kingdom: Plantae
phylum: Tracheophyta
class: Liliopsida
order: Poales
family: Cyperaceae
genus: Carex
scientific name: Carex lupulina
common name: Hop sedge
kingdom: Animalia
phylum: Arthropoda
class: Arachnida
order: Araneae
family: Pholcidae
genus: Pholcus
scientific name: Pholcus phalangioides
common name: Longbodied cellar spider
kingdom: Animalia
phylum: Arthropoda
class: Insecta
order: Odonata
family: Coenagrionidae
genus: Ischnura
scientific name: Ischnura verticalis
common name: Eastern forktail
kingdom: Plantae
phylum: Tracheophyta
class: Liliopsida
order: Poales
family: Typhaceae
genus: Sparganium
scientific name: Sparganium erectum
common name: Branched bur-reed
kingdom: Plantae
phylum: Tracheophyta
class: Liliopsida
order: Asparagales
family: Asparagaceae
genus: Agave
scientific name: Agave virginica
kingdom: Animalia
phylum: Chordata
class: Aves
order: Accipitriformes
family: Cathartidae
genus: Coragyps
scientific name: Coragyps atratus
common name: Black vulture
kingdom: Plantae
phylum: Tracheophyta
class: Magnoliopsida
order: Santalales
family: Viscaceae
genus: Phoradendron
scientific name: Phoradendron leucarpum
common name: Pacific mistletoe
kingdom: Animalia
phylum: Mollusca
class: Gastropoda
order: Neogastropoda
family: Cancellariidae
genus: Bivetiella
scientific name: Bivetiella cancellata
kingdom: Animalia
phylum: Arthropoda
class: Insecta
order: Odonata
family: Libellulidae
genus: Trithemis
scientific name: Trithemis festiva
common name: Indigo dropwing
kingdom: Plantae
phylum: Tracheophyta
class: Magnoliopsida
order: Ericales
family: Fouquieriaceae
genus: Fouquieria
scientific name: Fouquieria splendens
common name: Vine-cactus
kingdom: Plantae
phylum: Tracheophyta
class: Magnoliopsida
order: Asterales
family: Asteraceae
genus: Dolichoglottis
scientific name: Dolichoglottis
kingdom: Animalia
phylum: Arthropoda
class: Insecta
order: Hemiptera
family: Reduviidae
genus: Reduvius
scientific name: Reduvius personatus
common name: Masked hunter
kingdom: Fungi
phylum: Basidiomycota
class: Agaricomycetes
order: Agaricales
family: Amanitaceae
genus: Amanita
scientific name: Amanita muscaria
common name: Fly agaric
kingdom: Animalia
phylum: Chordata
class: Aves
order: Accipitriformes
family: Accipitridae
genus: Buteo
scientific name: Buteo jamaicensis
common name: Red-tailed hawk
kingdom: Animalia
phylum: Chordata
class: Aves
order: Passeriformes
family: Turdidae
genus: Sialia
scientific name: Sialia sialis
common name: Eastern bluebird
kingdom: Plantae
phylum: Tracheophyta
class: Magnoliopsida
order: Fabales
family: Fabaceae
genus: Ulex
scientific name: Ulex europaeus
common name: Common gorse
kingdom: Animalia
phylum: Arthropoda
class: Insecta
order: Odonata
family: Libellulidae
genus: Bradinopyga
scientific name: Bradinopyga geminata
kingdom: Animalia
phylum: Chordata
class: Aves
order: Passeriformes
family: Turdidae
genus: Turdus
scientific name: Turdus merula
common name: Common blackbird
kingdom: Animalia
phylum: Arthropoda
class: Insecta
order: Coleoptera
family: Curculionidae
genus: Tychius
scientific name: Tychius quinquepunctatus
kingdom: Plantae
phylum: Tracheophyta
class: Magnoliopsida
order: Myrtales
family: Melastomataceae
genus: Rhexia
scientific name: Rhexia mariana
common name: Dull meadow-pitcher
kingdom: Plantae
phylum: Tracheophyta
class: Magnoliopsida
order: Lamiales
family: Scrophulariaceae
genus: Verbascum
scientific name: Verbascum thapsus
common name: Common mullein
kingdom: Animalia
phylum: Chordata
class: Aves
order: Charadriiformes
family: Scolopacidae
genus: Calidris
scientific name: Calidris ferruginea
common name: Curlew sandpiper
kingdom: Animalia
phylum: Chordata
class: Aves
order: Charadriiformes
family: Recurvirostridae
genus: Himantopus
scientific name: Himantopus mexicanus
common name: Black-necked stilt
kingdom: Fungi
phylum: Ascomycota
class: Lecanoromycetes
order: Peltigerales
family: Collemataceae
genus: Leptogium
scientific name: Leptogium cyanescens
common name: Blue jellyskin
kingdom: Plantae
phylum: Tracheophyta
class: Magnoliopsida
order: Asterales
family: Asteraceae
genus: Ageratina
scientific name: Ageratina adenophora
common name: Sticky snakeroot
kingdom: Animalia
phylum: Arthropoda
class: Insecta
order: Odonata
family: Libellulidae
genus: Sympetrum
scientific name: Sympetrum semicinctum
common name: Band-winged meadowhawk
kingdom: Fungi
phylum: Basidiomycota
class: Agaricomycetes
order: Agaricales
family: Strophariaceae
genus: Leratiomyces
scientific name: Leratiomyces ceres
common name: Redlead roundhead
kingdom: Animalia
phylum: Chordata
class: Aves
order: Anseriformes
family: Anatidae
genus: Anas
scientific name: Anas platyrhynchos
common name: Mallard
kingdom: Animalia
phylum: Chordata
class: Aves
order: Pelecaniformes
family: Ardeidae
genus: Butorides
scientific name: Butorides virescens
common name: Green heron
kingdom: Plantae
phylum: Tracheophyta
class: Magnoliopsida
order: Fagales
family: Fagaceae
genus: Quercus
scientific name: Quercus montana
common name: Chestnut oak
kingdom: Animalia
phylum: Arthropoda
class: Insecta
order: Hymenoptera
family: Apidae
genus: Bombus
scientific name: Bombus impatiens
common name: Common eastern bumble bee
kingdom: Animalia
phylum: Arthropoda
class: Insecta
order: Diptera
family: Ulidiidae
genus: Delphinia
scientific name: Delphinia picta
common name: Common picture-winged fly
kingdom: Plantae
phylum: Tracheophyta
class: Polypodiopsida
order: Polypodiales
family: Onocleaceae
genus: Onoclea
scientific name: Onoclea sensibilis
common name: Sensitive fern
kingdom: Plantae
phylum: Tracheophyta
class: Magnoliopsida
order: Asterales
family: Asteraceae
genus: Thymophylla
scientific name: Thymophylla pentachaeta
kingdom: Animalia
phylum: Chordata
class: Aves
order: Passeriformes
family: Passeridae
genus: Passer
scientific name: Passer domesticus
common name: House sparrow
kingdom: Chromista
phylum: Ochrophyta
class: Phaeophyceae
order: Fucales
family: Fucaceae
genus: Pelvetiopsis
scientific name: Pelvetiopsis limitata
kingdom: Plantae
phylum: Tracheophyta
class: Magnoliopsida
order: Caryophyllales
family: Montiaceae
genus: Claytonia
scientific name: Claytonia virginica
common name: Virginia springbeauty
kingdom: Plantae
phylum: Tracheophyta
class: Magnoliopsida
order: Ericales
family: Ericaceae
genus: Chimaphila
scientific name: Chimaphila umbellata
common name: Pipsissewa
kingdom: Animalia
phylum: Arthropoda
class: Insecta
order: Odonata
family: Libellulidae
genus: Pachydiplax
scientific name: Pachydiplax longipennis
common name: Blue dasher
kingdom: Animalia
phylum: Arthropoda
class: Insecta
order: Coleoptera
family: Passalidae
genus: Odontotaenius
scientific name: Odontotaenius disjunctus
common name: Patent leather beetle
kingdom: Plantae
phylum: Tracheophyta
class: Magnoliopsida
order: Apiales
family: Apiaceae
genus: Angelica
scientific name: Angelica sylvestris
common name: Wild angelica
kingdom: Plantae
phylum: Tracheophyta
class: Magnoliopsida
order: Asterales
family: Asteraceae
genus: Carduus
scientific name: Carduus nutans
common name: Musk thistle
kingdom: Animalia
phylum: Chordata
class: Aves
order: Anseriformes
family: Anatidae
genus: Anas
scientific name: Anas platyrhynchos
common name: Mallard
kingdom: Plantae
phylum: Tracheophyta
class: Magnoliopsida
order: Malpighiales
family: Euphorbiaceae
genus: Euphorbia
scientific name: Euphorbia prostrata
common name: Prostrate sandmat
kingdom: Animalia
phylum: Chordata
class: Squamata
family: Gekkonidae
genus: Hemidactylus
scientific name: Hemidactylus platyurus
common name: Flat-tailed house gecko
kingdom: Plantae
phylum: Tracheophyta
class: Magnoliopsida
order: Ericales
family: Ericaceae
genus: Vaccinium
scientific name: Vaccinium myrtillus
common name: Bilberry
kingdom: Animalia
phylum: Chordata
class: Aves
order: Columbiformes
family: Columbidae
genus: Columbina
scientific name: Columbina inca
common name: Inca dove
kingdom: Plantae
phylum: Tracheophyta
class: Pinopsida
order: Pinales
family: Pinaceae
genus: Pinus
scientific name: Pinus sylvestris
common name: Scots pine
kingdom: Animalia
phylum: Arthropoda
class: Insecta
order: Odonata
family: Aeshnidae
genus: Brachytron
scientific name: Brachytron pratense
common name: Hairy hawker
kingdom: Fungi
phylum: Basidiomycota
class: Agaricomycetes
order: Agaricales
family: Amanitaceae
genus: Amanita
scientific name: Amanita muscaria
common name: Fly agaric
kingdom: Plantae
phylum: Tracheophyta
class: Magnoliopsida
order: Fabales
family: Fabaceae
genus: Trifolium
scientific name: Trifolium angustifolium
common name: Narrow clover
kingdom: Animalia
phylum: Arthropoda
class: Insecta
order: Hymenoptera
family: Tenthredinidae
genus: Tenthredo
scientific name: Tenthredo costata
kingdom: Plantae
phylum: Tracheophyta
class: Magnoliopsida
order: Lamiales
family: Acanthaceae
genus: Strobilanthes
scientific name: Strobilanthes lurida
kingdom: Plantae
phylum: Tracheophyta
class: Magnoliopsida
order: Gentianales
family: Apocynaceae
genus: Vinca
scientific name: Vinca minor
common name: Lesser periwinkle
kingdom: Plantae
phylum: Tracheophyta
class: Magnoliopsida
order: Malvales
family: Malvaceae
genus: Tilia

----

WHAT TO PRODUCE: Write the item lines above as a JSON list of strings, one string per line with blank lines left out. Start at the line containing "common name: Common mullein" and continue through the line containing "family: Ulidiidae".

FINAL RESULT:
[
  "common name: Common mullein",
  "kingdom: Animalia",
  "phylum: Chordata",
  "class: Aves",
  "order: Charadriiformes",
  "family: Scolopacidae",
  "genus: Calidris",
  "scientific name: Calidris ferruginea",
  "common name: Curlew sandpiper",
  "kingdom: Animalia",
  "phylum: Chordata",
  "class: Aves",
  "order: Charadriiformes",
  "family: Recurvirostridae",
  "genus: Himantopus",
  "scientific name: Himantopus mexicanus",
  "common name: Black-necked stilt",
  "kingdom: Fungi",
  "phylum: Ascomycota",
  "class: Lecanoromycetes",
  "order: Peltigerales",
  "family: Collemataceae",
  "genus: Leptogium",
  "scientific name: Leptogium cyanescens",
  "common name: Blue jellyskin",
  "kingdom: Plantae",
  "phylum: Tracheophyta",
  "class: Magnoliopsida",
  "order: Asterales",
  "family: Asteraceae",
  "genus: Ageratina",
  "scientific name: Ageratina adenophora",
  "common name: Sticky snakeroot",
  "kingdom: Animalia",
  "phylum: Arthropoda",
  "class: Insecta",
  "order: Odonata",
  "family: Libellulidae",
  "genus: Sympetrum",
  "scientific name: Sympetrum semicinctum",
  "common name: Band-winged meadowhawk",
  "kingdom: Fungi",
  "phylum: Basidiomycota",
  "class: Agaricomycetes",
  "order: Agaricales",
  "family: Strophariaceae",
  "genus: Leratiomyces",
  "scientific name: Leratiomyces ceres",
  "common name: Redlead roundhead",
  "kingdom: Animalia",
  "phylum: Chordata",
  "class: Aves",
  "order: Anseriformes",
  "family: Anatidae",
  "genus: Anas",
  "scientific name: Anas platyrhynchos",
  "common name: Mallard",
  "kingdom: Animalia",
  "phylum: Chordata",
  "class: Aves",
  "order: Pelecaniformes",
  "family: Ardeidae",
  "genus: Butorides",
  "scientific name: Butorides virescens",
  "common name: Green heron",
  "kingdom: Plantae",
  "phylum: Tracheophyta",
  "class: Magnoliopsida",
  "order: Fagales",
  "family: Fagaceae",
  "genus: Quercus",
  "scientific name: Quercus montana",
  "common name: Chestnut oak",
  "kingdom: Animalia",
  "phylum: Arthropoda",
  "class: Insecta",
  "order: Hymenoptera",
  "family: Apidae",
  "genus: Bombus",
  "scientific name: Bombus impatiens",
  "common name: Common eastern bumble bee",
  "kingdom: Animalia",
  "phylum: Arthropoda",
  "class: Insecta",
  "order: Diptera",
  "family: Ulidiidae"
]